Relationship between log2 fold change of metallothionein (MT) gene expression in earthworms and (A) soil metal concentration, (B) exposure duration, (C) soil metal concentration per metal, (D) exposure duration per metal, (E) metal, (F) study type, (G) earthworm species, and (H) soil metal concentration per species. In (E)–(H), open circles represent data points, and lower and upper boxes correspond to the 25th and 75th percentiles with the upper/lower whiskers extend from the box to the highest/smallest value at most 1.5 × interquartile range of the box. Note that the different data points in the graphs are not all independent from each other but nested in “Publication.” Therefore, patterns (or in some cases the lack of) that can be observed through visual inspection do not always match statistical results.

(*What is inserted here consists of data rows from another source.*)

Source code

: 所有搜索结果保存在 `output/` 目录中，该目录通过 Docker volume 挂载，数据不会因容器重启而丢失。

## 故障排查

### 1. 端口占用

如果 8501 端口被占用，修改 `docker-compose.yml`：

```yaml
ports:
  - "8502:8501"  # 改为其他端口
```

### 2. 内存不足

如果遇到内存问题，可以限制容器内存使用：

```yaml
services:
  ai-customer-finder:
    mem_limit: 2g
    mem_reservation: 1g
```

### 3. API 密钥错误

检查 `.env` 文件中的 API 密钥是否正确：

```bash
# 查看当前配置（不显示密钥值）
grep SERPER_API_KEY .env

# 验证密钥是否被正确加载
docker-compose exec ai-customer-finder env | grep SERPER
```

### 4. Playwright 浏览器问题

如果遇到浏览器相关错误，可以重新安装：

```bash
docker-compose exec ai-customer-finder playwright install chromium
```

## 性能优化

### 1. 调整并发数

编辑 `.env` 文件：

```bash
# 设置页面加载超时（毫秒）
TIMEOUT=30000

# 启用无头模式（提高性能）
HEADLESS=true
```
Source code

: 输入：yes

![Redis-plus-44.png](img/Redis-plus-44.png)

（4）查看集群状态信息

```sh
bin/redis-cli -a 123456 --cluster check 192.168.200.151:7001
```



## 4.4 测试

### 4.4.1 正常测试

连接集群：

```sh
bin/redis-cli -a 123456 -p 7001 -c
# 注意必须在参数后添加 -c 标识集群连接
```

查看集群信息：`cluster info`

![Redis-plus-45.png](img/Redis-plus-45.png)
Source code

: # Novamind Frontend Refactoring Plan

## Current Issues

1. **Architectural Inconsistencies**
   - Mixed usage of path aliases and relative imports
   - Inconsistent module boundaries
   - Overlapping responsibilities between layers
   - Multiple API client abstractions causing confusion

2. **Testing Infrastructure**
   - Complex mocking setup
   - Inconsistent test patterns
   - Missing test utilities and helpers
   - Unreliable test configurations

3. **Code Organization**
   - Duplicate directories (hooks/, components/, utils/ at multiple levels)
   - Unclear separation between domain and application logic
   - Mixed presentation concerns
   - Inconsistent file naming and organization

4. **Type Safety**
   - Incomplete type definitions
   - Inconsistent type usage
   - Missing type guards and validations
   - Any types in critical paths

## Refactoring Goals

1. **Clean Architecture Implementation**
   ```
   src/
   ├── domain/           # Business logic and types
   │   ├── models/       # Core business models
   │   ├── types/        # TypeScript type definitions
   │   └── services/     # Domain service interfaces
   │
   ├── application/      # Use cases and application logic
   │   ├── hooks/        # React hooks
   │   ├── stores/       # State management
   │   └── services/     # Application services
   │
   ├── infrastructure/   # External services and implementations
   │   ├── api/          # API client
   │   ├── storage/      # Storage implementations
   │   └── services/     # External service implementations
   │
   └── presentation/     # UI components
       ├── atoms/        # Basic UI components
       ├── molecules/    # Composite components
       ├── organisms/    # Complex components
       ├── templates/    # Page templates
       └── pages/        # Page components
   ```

In (F): spiked, spiked experiments; field, polluted field soil experiments. In (G)–(H): Ac = Aporrectodea caliginosa; Ea = Eisenia andrei; Ef = Eisenia fetida; Lr = Lumbricus rubellus; Lt = Lumbricus terrestris.

Figure 5

Relationship between log2 fold change of heat shock protein 70 (HSP70) gene expression in earthworms and (A) the soil concentration of organic pollutants, (B) mechanism of action, (C) exposure duration, and (D) the interaction between exposure duration and mechanism of action. In (B), open circles represent data points, and lower and upper boxes correspond to the 25th and 75th percentiles with the upper/lower whiskers extending from the box to the highest/smallest value at most 1.5 × interquartile range of the box. GABA = gamma‐aminobutyric acid gated chloride channel; nAChR = nicotinic acetylcholine receptor. Note that in (D), not all coefficients (sublevels) of the interaction between exposure duration and mechanism of action are shown as most of these sublevels did not have enough datapoints to assess interaction effects.